═════ PASSAGE
The FINRA investigative process and the arbitration process exist side-by-side; at times, the misconduct that is alleged by a claimant in a Statement of Claim may simultaneously be the subject of an examination by Member Regulation, or even an Enforcement Complaint. Ordinarily, Enforcement doesn’t pay much attention to what happens in a parallel arbitration, except in those relatively rare situations where the hearing panel makes a disciplinary referral. A very recent Enforcement case highlights the potentially grave danger of not taking seriously one’s discovery obligations in a FINRA arbitration, and how that can morph into an Enforcement case.
══════════
═════ EXERCISE MATERIAL
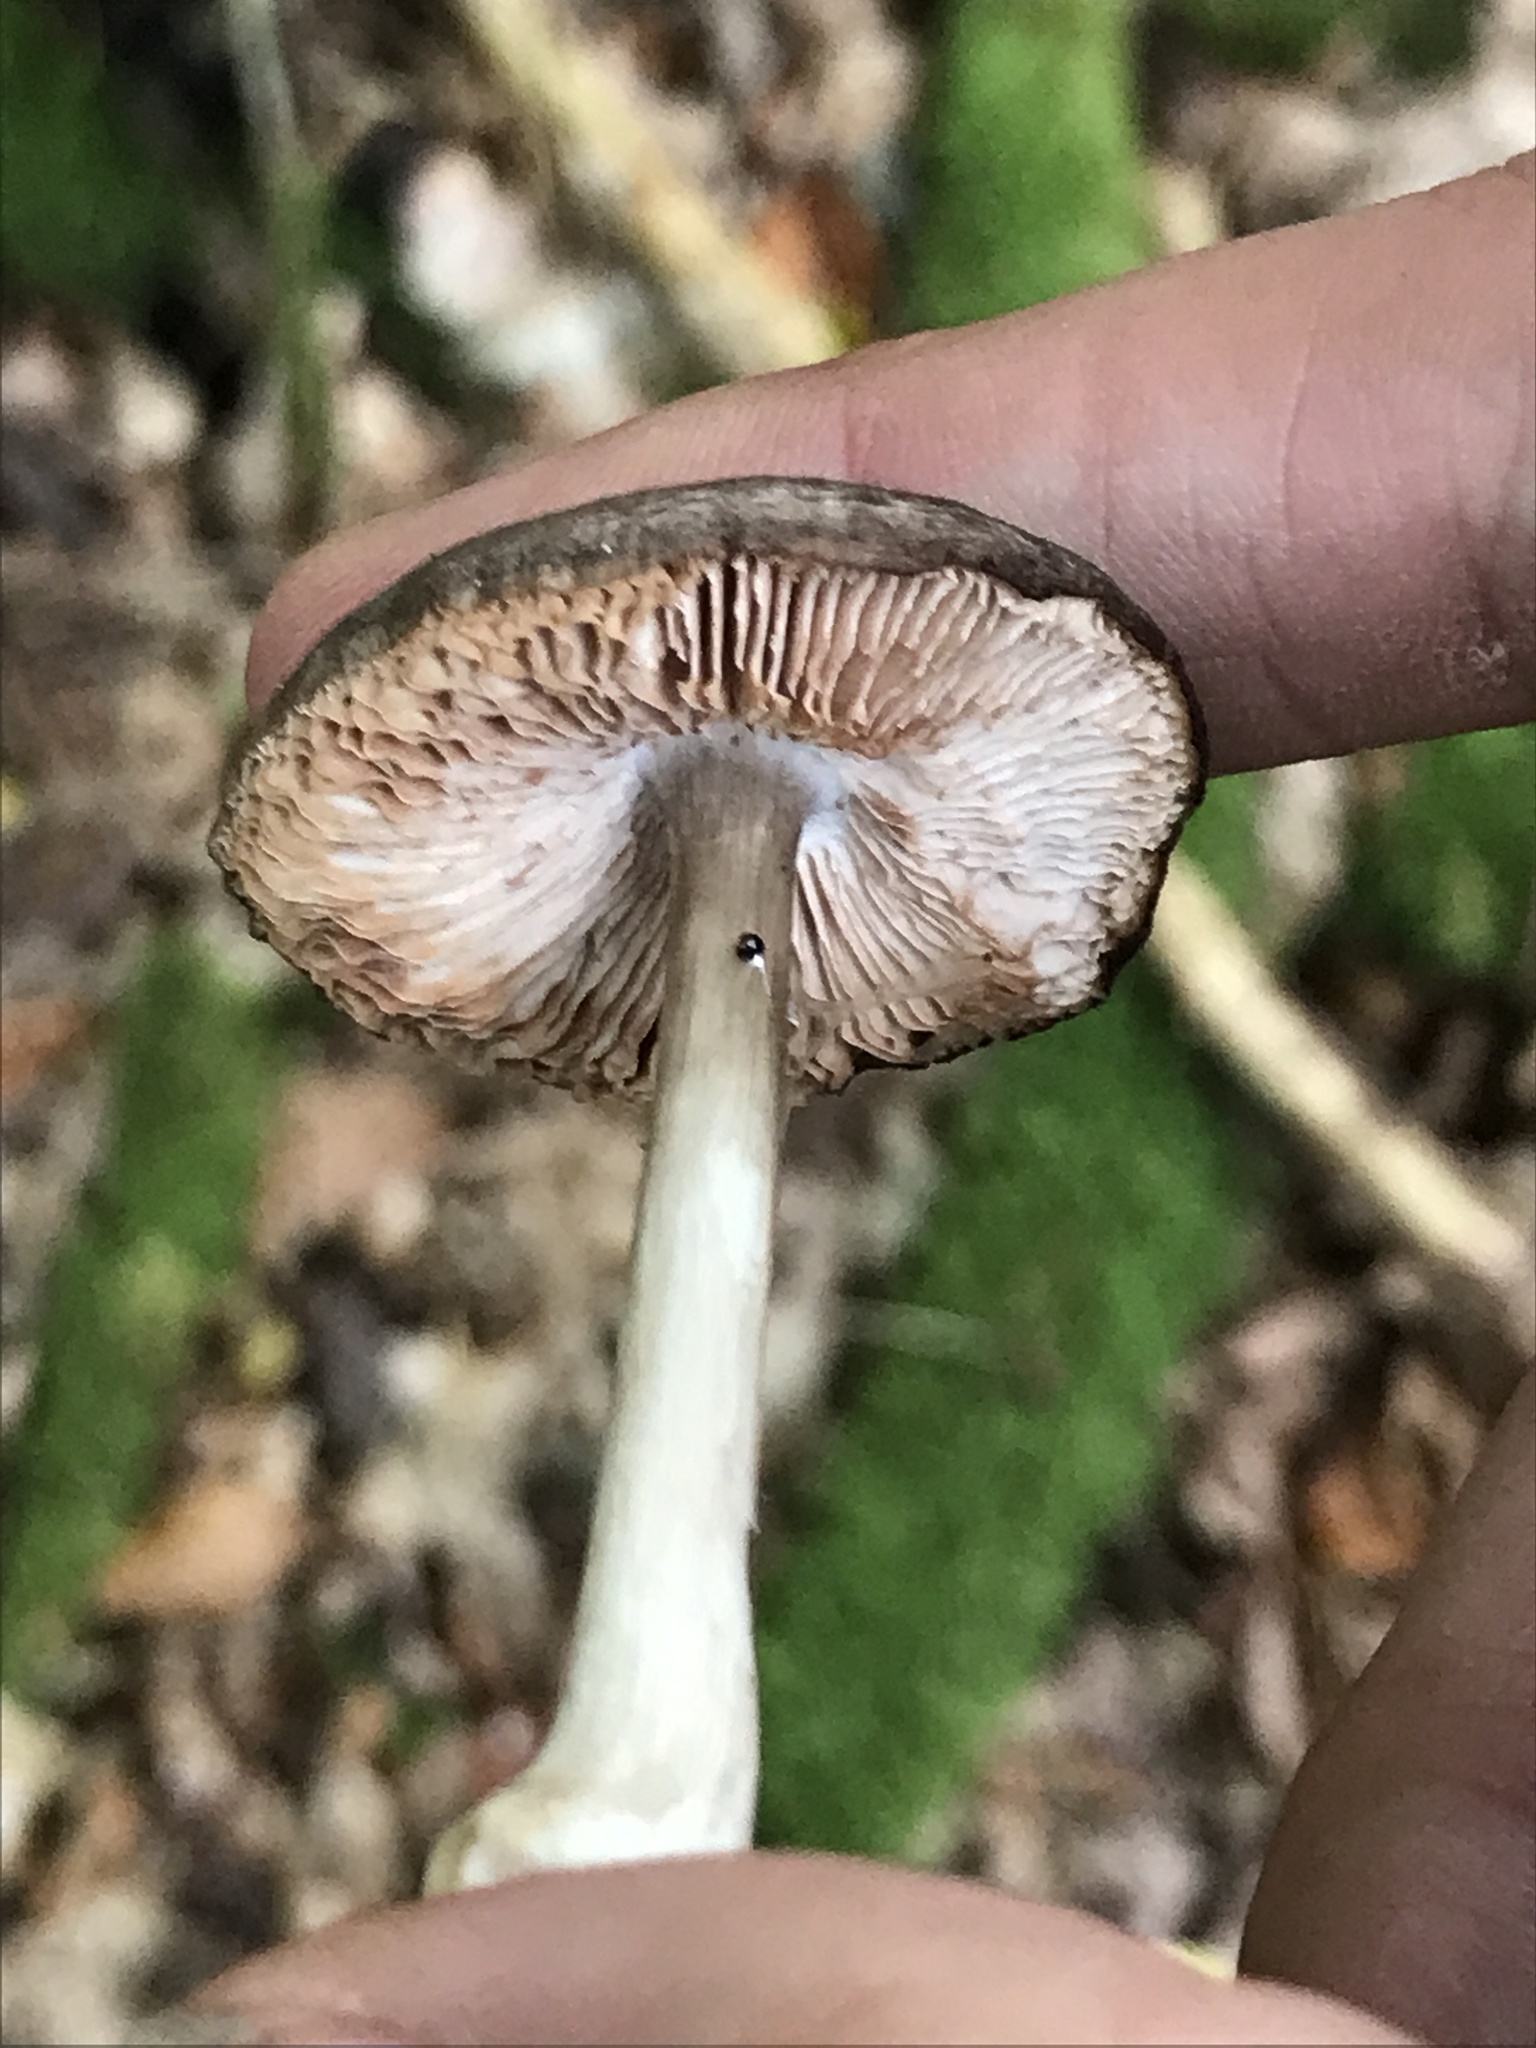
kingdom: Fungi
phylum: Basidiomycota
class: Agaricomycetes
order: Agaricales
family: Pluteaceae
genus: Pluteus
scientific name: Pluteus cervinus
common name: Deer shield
══════════
- STATED PROBLEM 1:
Answer these from the FINRA passage:
(a) Besides an Enforcement Complaint, what may the misconduct alleged in a Statement of Claim simultaneously be the subject of?
(b) In what situations does Enforcement pay attention to a parallel arbitration?
(c) What danger does the very recent Enforcement case highlight?
- STATED PROBLEM 2: Reproduce every line of the listing word for word, leaving out the picture.

- COMPLETE RESPONSE 1:
(a) An examination by Member Regulation.
(b) The relatively rare situations where the hearing panel makes a disciplinary referral.
(c) The potentially grave danger of not taking seriously one's discovery obligations in a FINRA arbitration, and how that can morph into an Enforcement case.

- COMPLETE RESPONSE 2:
kingdom: Fungi
phylum: Basidiomycota
class: Agaricomycetes
order: Agaricales
family: Pluteaceae
genus: Pluteus
scientific name: Pluteus cervinus
common name: Deer shield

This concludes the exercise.